→ Stored items
===

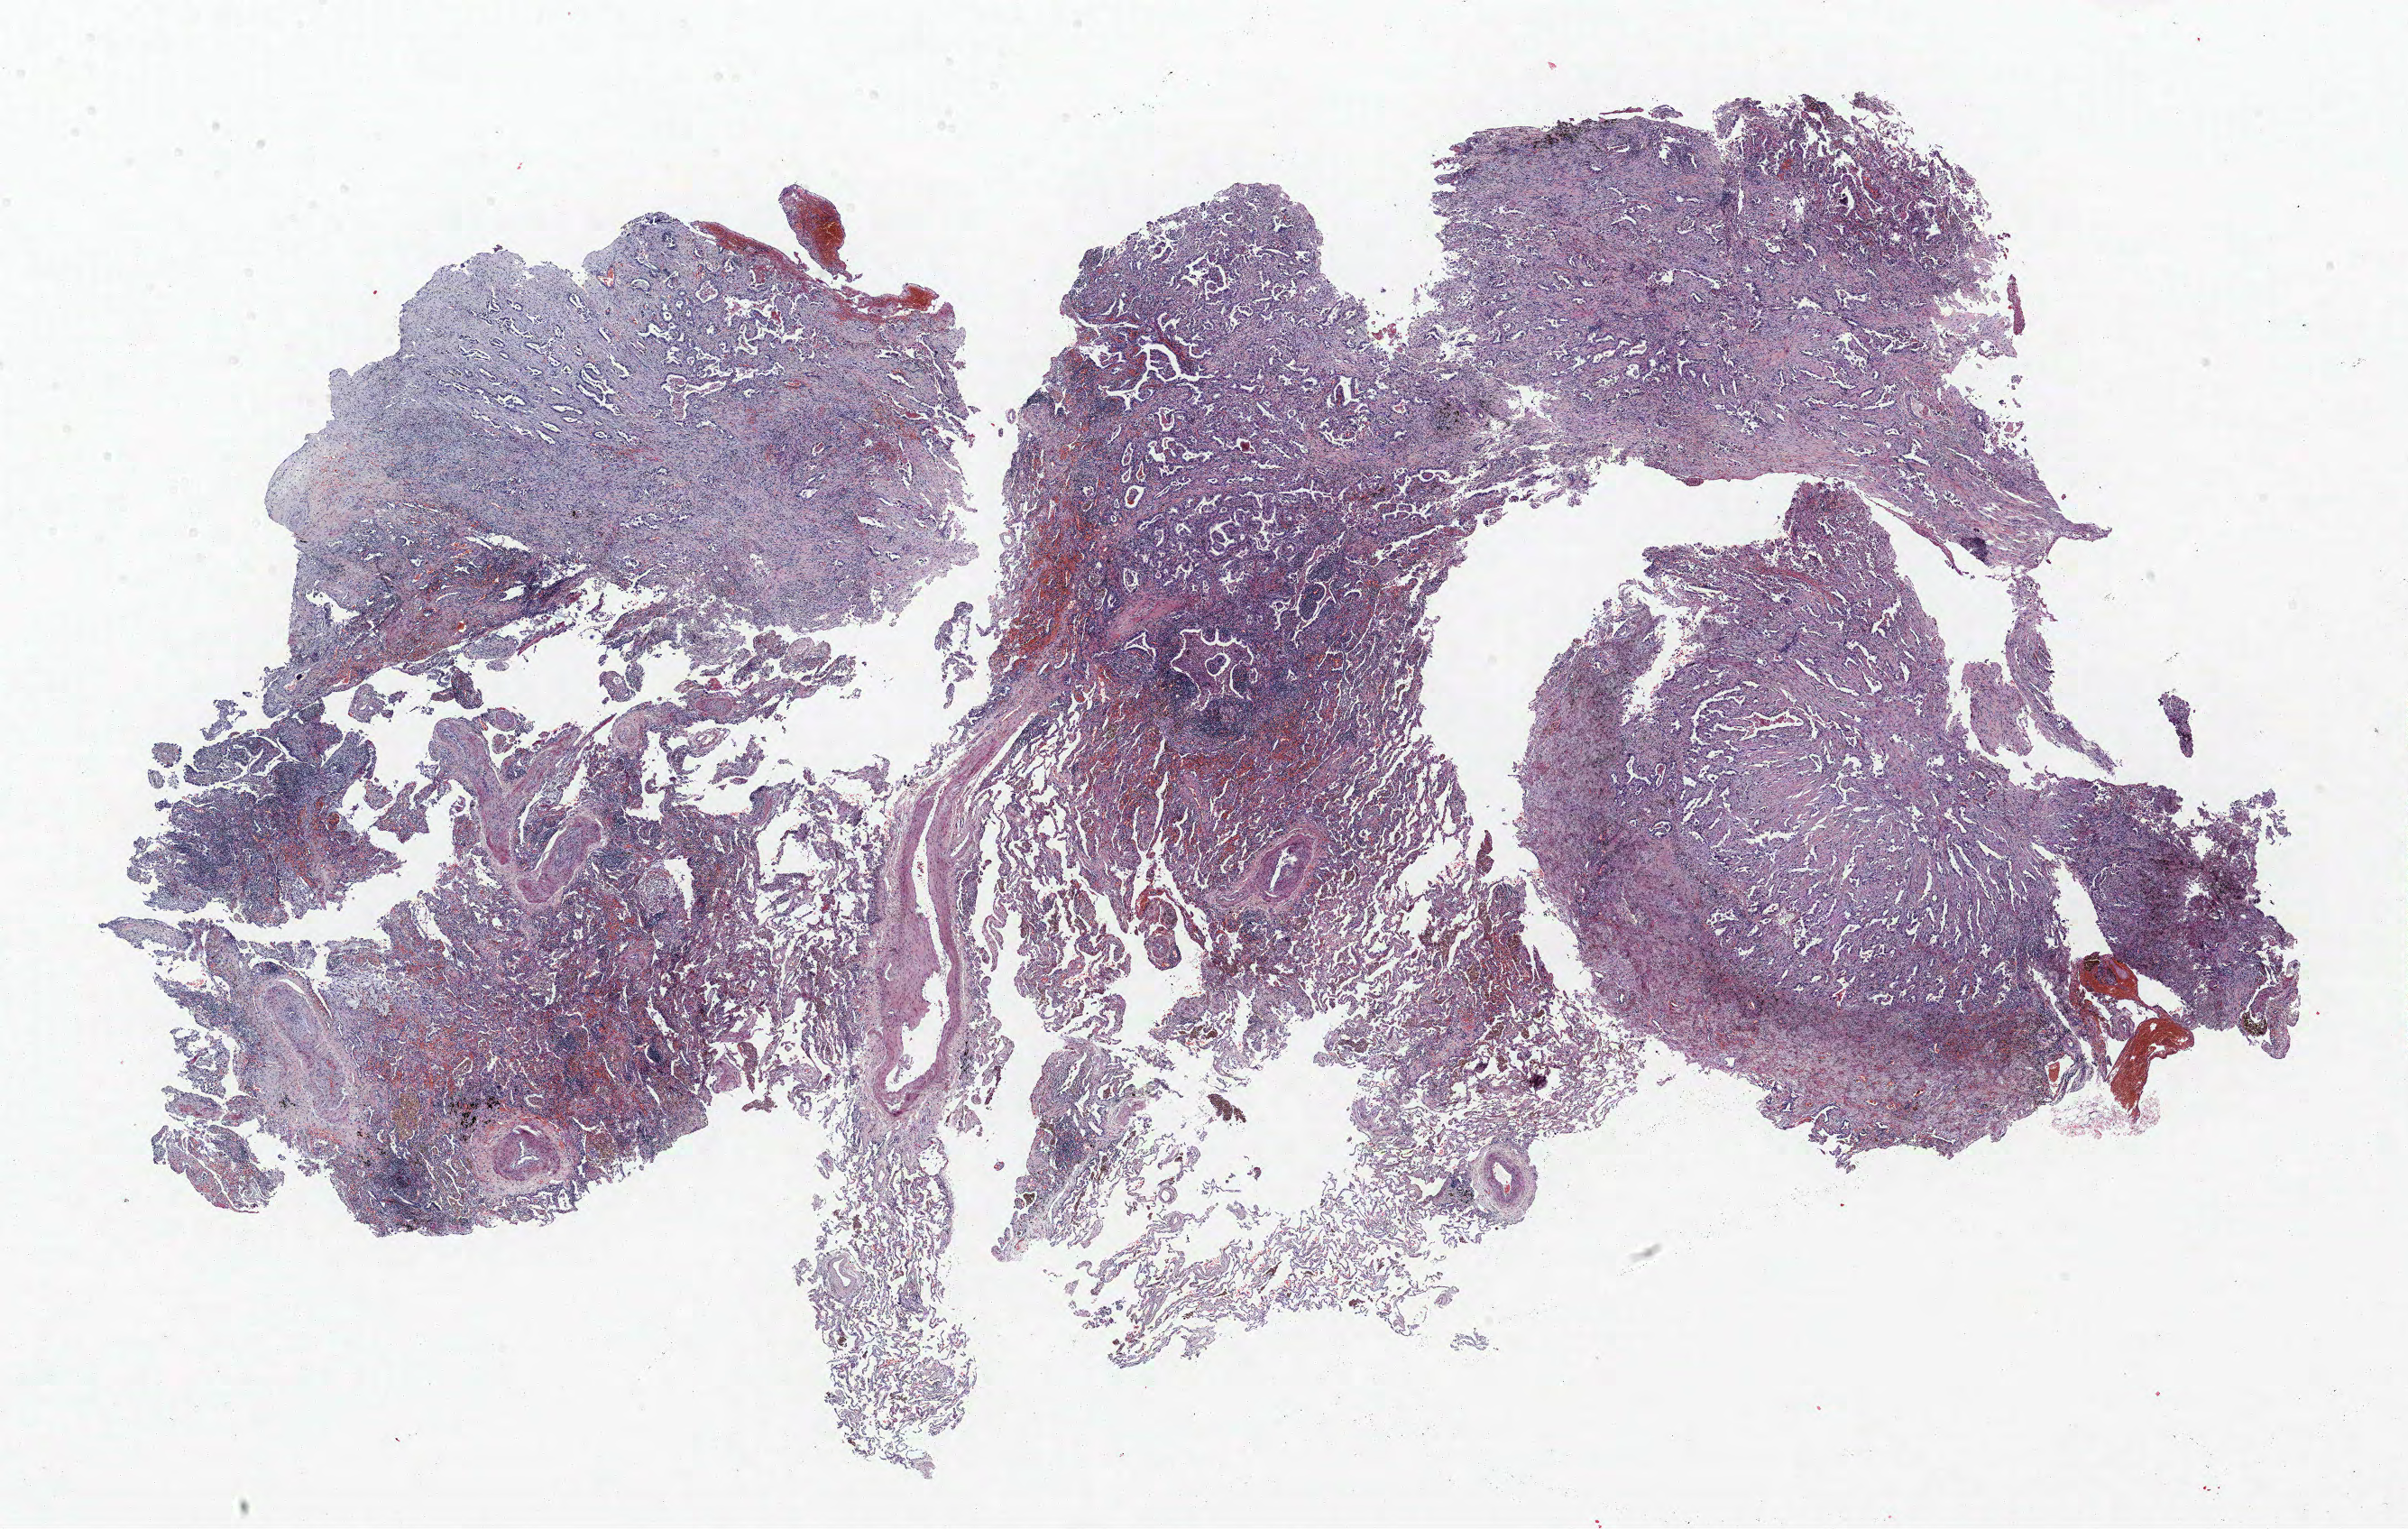
Whole-slide histology image, H&E, whole scanned area (about 21.4 x 13.6 mm, slide scanned at 40x) shown as a low-resolution overview, FFPE section, lung tissue. Male, age 68 at enrolment. Current smoker at enrolment.
Tumour size (pathology): 25 mm. Participant's lung-cancer diagnosis: Adenocarcinoma, NOS. ICD-O-3 topography: upper lobe of lung (C34.1). Stage (AJCC 6th edition): IV. Primary tumour location (clinical record): left upper lobe.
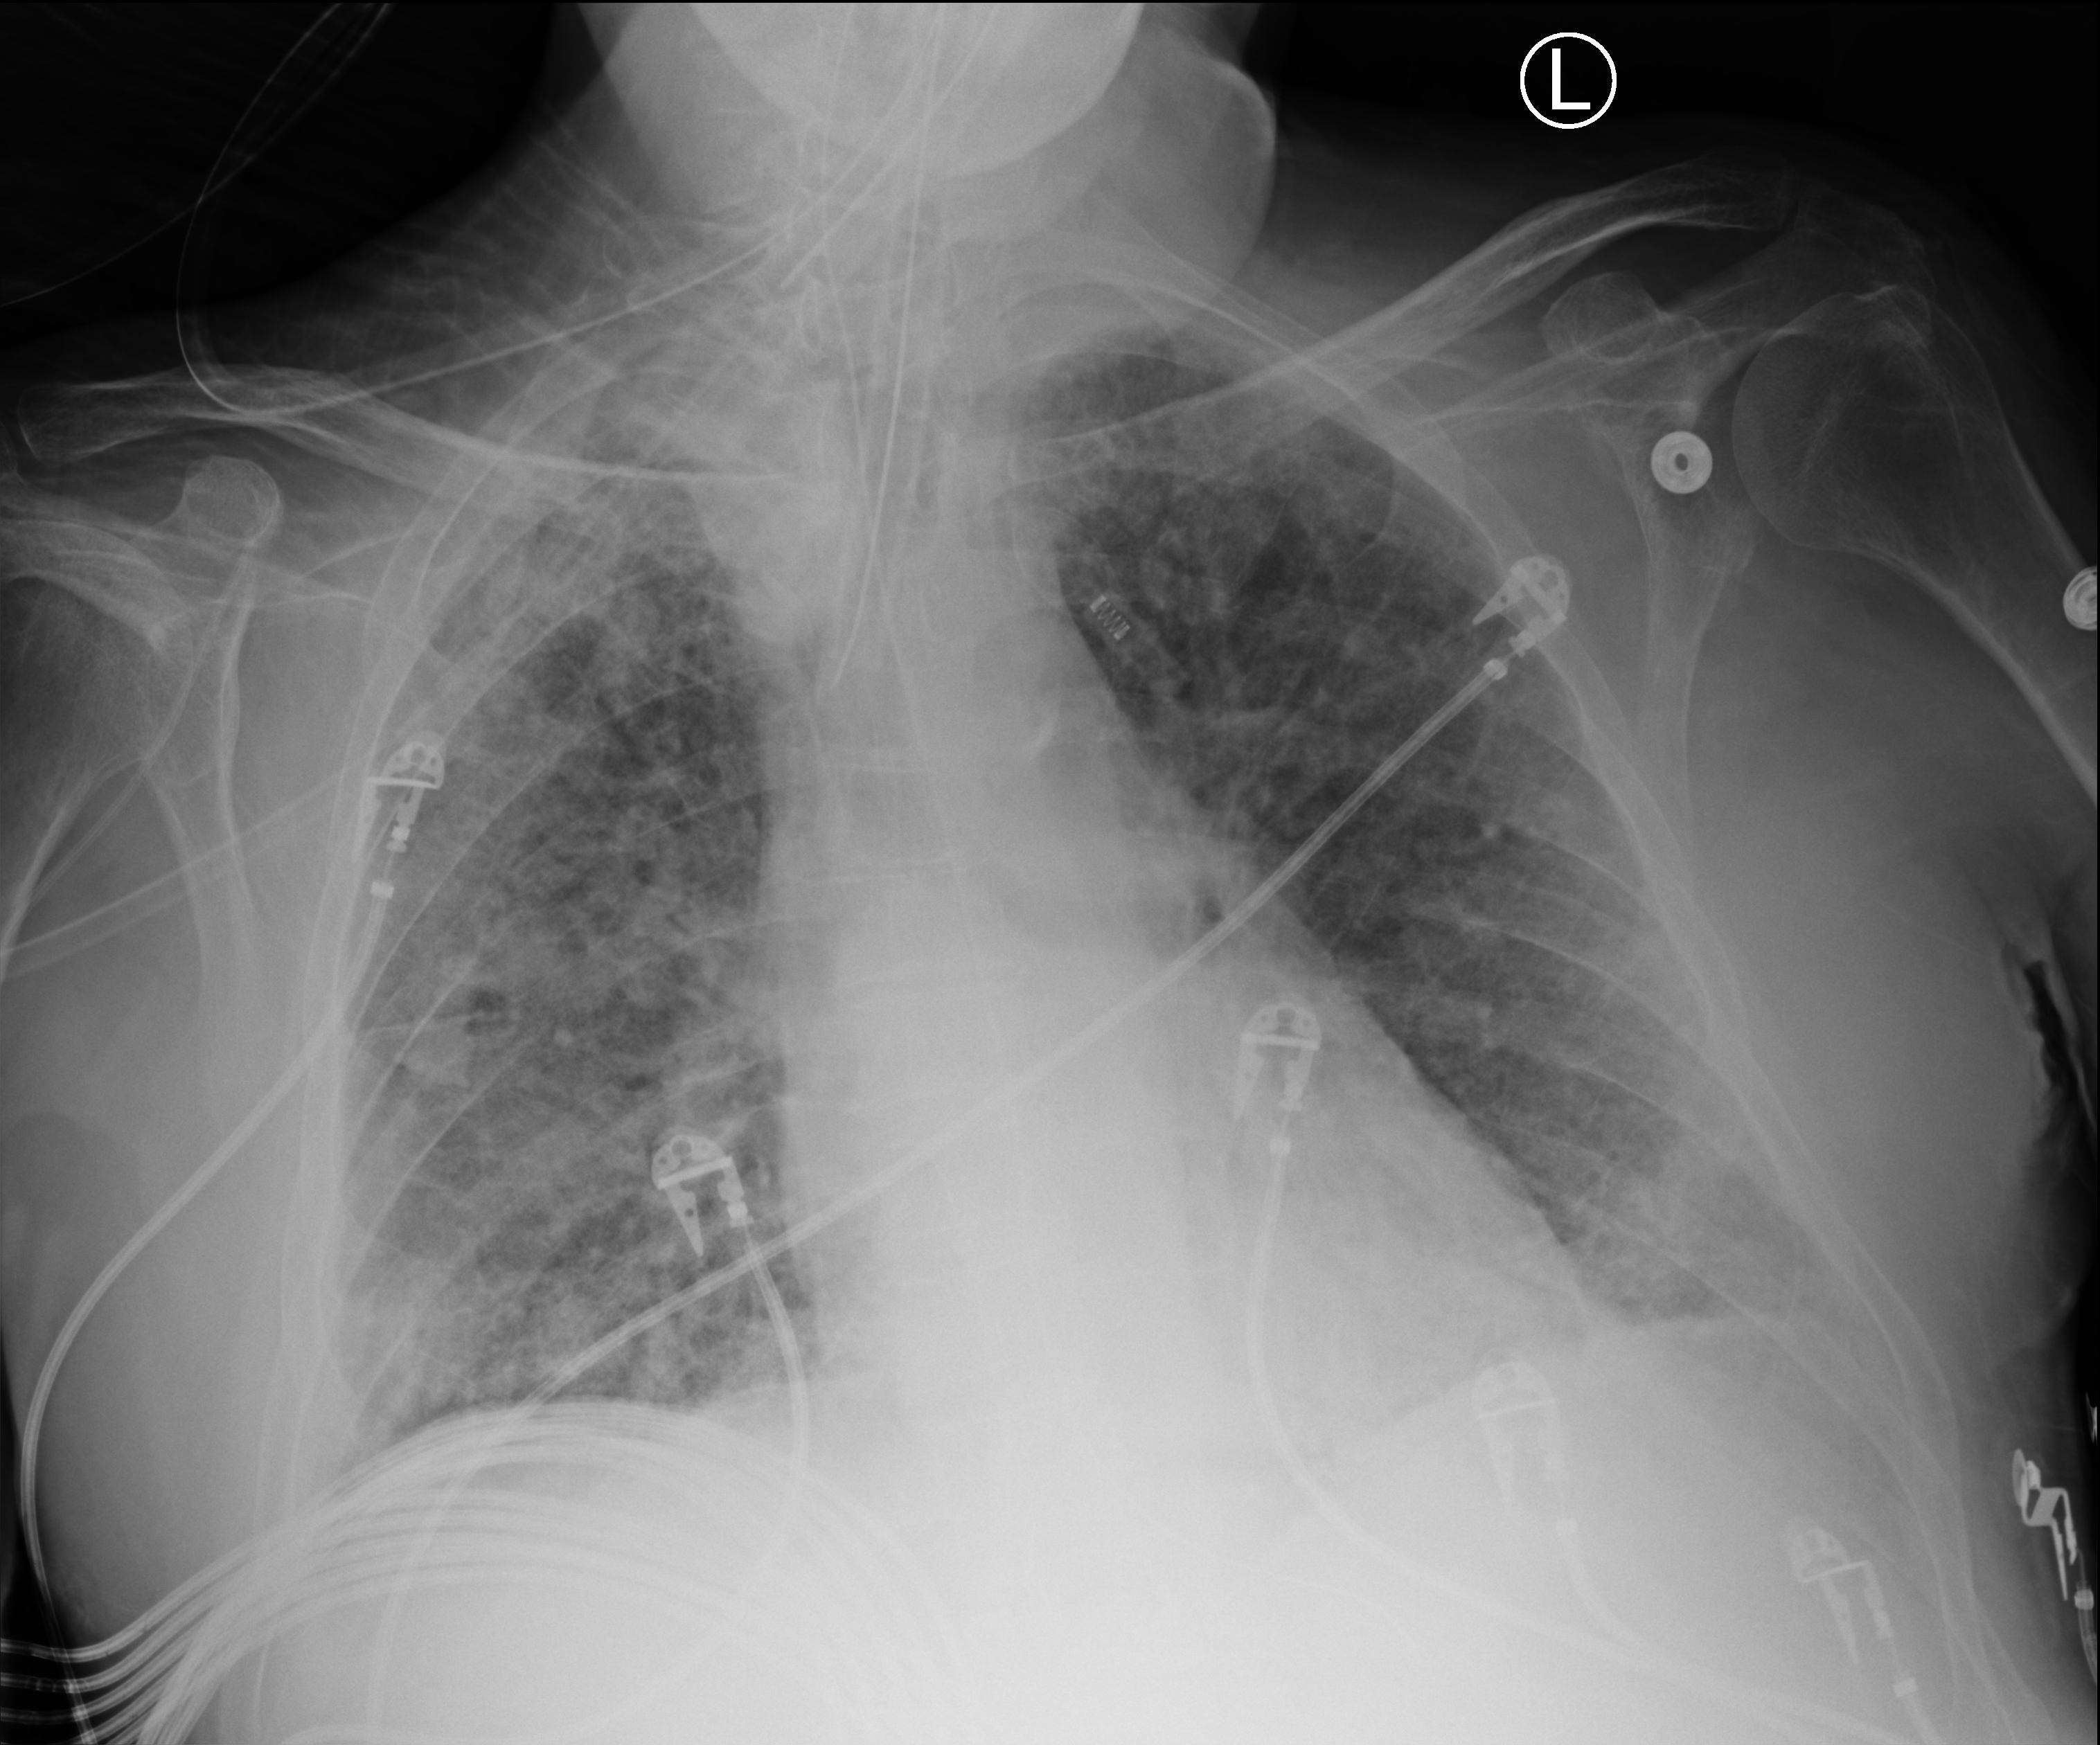
Portable chest radiograph, anteroposterior (AP) projection. Patient hospitalised with COVID-19; male, aged 60–74 years.
From the hospital-stay record, not from the radiograph (when in the stay this image was taken is not recorded):
- other chronic lung disease (admission record): no
- COPD (admission record): no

===

→ Exercise details
Could you retype exactly the lines from the one containing "Portable chest radiograph, anteroposterior" through the final line of the data above, and no others?

→ Solution for this problem
Portable chest radiograph, anteroposterior (AP) projection. Patient hospitalised with COVID-19; male, aged 60–74 years.
From the hospital-stay record, not from the radiograph (when in the stay this image was taken is not recorded):
- other chronic lung disease (admission record): no
- COPD (admission record): no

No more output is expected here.